The expected output is specified in the `expect:` block under `rows:` to show the expected results of the transformation.
63
What does the `--empty` flag do when preparing to run unit tests?
It builds an empty version of the input models (e.g., `stg_customers`) to satisfy test dependencies without incurring high warehouse costs.
64
What happens if the logic in the model is incorrect, as seen in the initial run of the `test_is_valid_email_address` unit test?
The test fails and dbt shows a diff between the actual and expected output, helping pinpoint the logic error.
65
How do you fix a logic issue discovered through a failed unit test?
Update the SQL logic (e.g., fix the regex), rerun the unit test, and verify that it now passes.
66
How do you run a specific unit test by name?
Use `dbt test --select test_is_valid_email_address` to run just that test.
67
What does the test run output show when a unit test fails?
It shows the actual vs. expected results, test name, time, and error summary to aid in debugging.
68
What should you verify before running a dbt unit test that uses `ref` inputs?
Ensure that all referenced models (e.g., `stg_customers`) are built or mocked, or run with `--empty` if testing in isolation.
69
Why did the `test_is_valid_email_address` initially fail even though the logic seemed correct?
The regex lacked proper escape characters, causing valid emails like `cool@example.com` to be marked invalid.
70
How can using fixture files instead of inline data help in unit testing?
Fixture files allow for reusable, organized test inputs and outputs, especially for large or complex datasets.
71
How does unit testing improve model reliability before production deployment?

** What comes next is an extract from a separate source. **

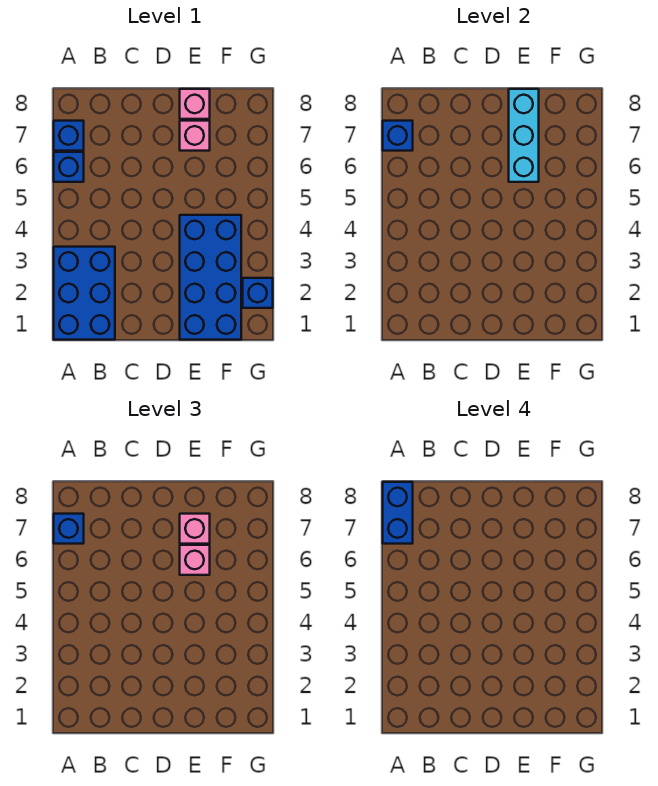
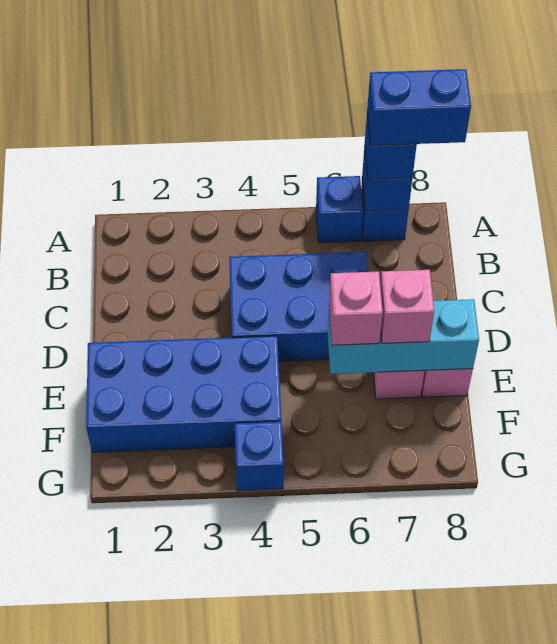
blue 2x3 brick [54,247,115,340] -> blue 2x3 brick moved to [229,252,368,361]
blue 1x1 brick [243,278,273,308] -> blue 1x1 brick moved to [235,422,284,491]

It catches logical errors early, allows test-driven development, and ensures edge cases are handled correctly.
72
How can you unit test dbt incremental models in different modes?
You can override macros like `is_incremental` in the `overrides:` block of the unit test configuration to simulate either 'full refresh' (`false`) or 'incremental' (`true`) mode.
73
What does the `--empty` flag do for incremental model testing?
It builds an empty version of the model in the warehouse to satisfy dependencies without fully materializing the data.
74
When unit testing an incremental model, what should your expected output represent?
It should represent what will be inserted or merged (i.e., the result of the materialization), not the final state of the table.
75
What inputs are used in unit testing incremental models?
You can use `ref('events')` for new rows and `this` to simulate the current state of the model for incremental tests.
76
How do you simulate `is_incremental()` returning `false` in a unit test?
By using `overrides.macros` in your test config: `is_incremental: false`.
77
Can you currently test whether dbt performed the merge/insert correctly in an incremental model?
No, dbt does not yet support verifying whether records were actually merged/inserted; it only verifies the query logic.
78
How do you unit test a model that references an ephemeral model?
You must use `format: sql` in your unit test inputs and provide inline SQL that mimics the ephemeral model's output.
79
What format must be used in a unit test input for an ephemeral model?
Use `format: sql` with the actual SQL query defined in the `rows:` block.
80
What exit codes are used for unit tests in dbt?
Exit code 0 indicates a pass, and exit code 1 indicates a fail, regardless of how many records failed in the test.
81
How do unit test exit codes differ from data test exit codes in dbt?
Unit test exit codes reflect the pass/fail status of each test case, while data tests report the number of failing records.